Oscar Merlotti has become the fly system installer to the equestrian stars, which includes Barisone in Florida. His Florida Bug Busters LLC has installed systems in 1,400 U.S. barns as well as in Argentina, Chile, Costa Rica and Columbia. A horseman himself who manages 300 horses at three Florida barns, Merlotti has a good feel for the negative impact of flies and mosquitoes. His system begins with a tank of water-based solution that includes natural pyrethrins—a natural compound derived from a particular Chrysanthemum flower. A pump delivers it to a series of perforated plastic tubing lines in the ceiling of the barn. It mists over each stall for 45 seconds every hour, thanks to a timer. “This solution requires no precautions like the oil-based solutions,” he says. “It goes into the stall, onto the horses and sometimes onto the people, too. In eight years I’ve never had anyone experience any kind of reaction.” He does avoid spraying stored hay as moisture damages hay over time. The effects of the solution do not last through work and sweat, though, and for that he recommends spraying the horse before work with a commercial fly spray.

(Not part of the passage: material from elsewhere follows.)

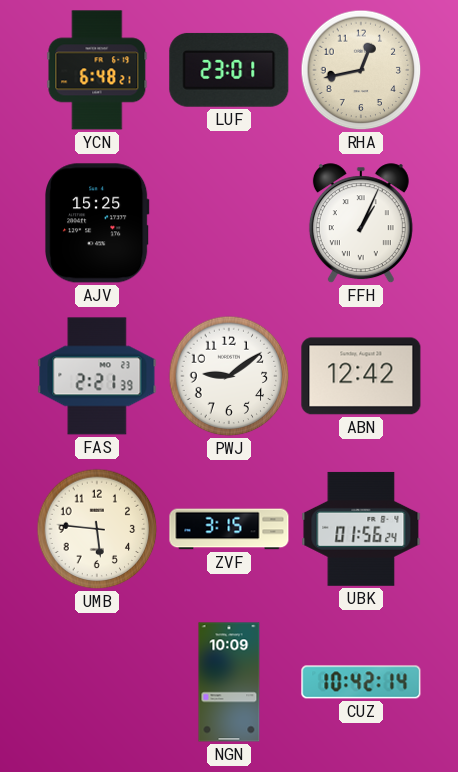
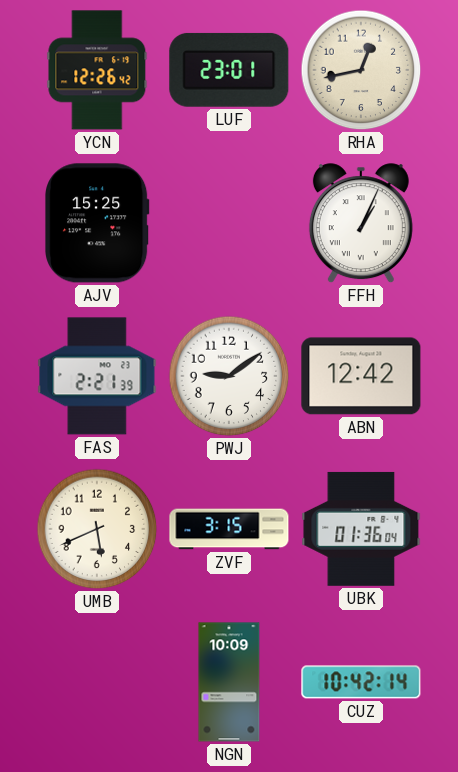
YCN: 6:48 -> 12:26
UMB: 5:46 -> 5:41
UBK: 01:56 -> 01:36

To eliminate mosquitoes, which have a maximum range of about three miles and often stay within several hundred feet of where they were hatched, start with getting rid of all breeding sites, such as standing water in old tires, abandoned buckets, drains, flower pot saucers, gutters and abandoned pools. Nutter says she sometimes adds Mosquito Dunks® to standing water because it destroys mosquito larvae.
There is no single tactic for eradicating flying insects from your barn safely. Knowledge, however, is power. As insect types and behaviors vary greatly by geographic area, your local extension service can be a great resource. Know what these bugs like to eat, where they like to hang out, how they breed and you will have a leg up on making your property inhospitable for them and more comfortable for you and your horses.